WILHELMSHAVEN - Der Betrieb ist ein Schlüsselunternehmen für die gesamte deutsche Marine – und stand im vergangenen Jahr monatelang in der Diskussion, sein Bestand galt in der Region als gefährdet.
Nach den Beschlüssen des Verteidigungsministers zum Umbau der Bundeswehr ist die Existenz des Wilhelmshavener Marinearsenals zwar gesichert, es steht aber dennoch vor einer ungewissen Zukunft. Der künftige Kurs des Betriebs ist mit vielen Fragezeichen versehen, denn es gilt, zwei sich scheinbar widersprechende Ziele gleichzeitig zu verfolgen. Die politische Vorgabe sieht ein Schrumpfen des Arsenals um fast 800 Dienstposten vor, während es gleichzeitig nötig ist, den Personalbestand zu verjüngen, um drohende technische Kompetenzverluste zu verhindern.

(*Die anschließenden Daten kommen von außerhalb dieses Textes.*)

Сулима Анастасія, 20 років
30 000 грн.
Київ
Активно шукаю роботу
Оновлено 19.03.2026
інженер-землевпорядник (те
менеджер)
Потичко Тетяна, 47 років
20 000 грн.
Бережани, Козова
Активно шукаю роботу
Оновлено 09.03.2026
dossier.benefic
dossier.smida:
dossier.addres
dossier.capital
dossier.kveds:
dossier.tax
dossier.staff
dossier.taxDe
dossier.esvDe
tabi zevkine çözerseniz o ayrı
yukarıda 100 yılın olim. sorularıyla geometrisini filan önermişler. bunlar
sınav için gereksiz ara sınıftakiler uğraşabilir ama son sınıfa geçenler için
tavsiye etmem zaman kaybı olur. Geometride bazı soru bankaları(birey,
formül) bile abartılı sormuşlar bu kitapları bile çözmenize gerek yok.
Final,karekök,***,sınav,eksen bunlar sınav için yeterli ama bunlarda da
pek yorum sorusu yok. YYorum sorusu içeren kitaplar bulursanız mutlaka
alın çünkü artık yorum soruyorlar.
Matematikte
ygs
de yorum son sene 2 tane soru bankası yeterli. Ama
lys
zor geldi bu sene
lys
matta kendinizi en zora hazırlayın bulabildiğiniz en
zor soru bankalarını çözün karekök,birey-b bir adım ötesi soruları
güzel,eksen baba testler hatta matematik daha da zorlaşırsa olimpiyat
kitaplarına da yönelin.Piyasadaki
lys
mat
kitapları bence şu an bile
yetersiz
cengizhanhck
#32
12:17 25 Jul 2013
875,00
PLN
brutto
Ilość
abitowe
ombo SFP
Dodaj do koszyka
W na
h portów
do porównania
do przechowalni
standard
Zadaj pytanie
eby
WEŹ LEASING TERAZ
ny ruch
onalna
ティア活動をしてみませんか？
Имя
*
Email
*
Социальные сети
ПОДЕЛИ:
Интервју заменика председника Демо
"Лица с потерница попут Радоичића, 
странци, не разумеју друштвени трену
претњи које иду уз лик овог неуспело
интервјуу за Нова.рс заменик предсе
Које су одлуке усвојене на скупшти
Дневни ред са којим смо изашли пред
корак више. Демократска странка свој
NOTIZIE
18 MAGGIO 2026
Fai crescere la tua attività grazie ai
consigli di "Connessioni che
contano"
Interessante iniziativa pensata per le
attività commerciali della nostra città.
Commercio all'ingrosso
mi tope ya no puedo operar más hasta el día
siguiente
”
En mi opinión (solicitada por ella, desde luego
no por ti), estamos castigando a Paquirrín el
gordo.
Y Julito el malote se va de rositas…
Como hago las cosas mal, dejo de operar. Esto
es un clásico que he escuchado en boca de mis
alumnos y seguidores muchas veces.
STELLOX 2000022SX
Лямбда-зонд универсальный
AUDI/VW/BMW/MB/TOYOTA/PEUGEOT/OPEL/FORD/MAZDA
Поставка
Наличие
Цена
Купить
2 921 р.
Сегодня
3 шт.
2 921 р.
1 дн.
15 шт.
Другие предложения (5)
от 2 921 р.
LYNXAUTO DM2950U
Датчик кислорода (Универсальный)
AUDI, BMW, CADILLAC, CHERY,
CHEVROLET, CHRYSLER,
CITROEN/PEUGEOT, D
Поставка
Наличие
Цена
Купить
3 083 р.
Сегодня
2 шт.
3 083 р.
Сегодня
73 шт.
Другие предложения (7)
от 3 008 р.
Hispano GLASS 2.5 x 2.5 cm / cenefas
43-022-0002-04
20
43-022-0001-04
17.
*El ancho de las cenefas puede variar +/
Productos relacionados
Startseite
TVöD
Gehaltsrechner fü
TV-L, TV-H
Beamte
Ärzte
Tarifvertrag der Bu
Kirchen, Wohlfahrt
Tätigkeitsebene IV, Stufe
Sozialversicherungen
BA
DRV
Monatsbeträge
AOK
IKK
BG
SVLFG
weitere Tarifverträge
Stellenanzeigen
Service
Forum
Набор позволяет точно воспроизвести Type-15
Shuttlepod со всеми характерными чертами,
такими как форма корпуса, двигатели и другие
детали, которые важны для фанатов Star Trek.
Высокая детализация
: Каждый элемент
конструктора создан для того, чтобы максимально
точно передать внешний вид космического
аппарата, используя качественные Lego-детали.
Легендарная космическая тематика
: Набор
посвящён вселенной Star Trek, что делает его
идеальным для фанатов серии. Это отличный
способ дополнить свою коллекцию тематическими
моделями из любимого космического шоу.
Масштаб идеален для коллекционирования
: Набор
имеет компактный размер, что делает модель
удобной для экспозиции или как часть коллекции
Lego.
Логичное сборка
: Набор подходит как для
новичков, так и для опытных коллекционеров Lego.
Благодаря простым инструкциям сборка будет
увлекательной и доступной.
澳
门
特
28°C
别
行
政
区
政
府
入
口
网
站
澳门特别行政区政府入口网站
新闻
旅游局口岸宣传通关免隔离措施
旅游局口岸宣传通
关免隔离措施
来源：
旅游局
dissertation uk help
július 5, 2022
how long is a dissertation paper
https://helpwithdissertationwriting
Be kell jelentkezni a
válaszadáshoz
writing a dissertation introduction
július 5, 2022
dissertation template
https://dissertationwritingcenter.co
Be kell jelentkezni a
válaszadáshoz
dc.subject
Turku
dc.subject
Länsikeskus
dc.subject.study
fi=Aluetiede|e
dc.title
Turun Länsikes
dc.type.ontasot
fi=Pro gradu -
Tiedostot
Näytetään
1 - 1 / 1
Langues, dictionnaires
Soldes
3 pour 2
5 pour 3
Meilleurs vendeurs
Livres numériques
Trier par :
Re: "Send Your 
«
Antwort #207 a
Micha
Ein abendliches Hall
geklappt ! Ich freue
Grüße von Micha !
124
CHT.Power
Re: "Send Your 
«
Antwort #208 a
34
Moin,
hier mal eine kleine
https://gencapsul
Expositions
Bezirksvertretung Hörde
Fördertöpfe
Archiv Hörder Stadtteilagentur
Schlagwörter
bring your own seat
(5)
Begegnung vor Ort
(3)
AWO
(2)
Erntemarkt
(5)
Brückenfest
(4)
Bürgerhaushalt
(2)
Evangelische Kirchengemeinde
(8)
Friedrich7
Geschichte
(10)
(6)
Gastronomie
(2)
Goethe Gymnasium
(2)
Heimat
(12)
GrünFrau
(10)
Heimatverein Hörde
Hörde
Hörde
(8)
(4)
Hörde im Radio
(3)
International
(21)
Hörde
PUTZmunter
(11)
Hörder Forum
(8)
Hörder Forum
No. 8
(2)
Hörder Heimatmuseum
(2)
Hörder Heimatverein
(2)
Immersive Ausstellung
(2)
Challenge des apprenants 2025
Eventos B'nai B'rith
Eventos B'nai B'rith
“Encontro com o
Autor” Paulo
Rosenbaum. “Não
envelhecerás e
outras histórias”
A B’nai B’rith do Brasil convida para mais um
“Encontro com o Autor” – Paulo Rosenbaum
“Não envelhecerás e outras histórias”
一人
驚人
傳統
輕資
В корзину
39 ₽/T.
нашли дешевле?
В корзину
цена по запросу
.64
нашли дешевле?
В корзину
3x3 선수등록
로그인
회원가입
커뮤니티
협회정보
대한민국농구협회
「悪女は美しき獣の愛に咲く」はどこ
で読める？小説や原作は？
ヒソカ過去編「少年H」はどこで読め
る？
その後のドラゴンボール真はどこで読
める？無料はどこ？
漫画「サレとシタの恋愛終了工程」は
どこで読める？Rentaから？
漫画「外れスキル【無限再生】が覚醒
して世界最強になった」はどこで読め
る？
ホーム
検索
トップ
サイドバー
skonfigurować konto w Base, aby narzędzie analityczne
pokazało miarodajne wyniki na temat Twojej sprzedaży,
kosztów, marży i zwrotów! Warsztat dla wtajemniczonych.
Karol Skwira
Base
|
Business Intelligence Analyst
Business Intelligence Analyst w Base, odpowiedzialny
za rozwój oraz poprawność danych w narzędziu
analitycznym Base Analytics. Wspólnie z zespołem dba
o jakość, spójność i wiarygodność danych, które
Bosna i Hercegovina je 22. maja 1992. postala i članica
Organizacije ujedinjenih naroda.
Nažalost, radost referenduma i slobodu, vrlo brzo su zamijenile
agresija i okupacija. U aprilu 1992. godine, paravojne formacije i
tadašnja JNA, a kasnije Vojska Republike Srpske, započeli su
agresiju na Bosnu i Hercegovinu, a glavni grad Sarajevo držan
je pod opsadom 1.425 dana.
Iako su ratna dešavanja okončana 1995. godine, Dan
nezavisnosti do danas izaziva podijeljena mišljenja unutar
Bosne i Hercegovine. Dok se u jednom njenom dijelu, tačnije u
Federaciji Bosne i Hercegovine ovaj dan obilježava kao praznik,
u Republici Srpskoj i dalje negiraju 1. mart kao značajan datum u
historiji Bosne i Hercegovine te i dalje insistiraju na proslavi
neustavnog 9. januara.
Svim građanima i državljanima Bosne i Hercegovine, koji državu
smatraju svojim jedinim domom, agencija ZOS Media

Thomas Wardecki, Vizepräsident des Bundesamtes für Wehrtechnik und Beschaffung in Koblenz, sieht das Problem: „Viele Einzelfragen in diesem Zusammenhang sind noch nicht entschieden.“ Deshalb stehe der neue Leitende Direktor des Marinearsenals vor der großen Herausforderung, den Kieler Zweigbetrieb komplett zu schließen und Wilhelmshaven neu aufzustellen.
Wardecki, vor Jahren selbst Chef des Arsenals, ist am Donnerstag an die Küste gekommen, um den neuen Leiter offiziell vorzustellen: Christoph Otten gilt als perfekte Besetzung des schwierigen Postens. Er begann seine berufliche Laufbahn als Marineoffizier, war in dieser Zeit bereits 1987 als Lageoffizier im Arsenal eingesetzt, wechselte später in die Bundeswehrverwaltung, wo er es mit der Instandsetzung fast aller Marineschiffe zu tun hatte, und sammelte außerdem Erfahrungen im Verteidigungsministerium.
Otten selbst kommentiert die hohen Erwartungen mit dem schlichten Satz „Ich werde mir Mühe geben“ – und verweist darauf, die Aufgabe lasse sich nicht im Sprint-Tempo bewältigen, sondern sei ein Langstreckenlauf.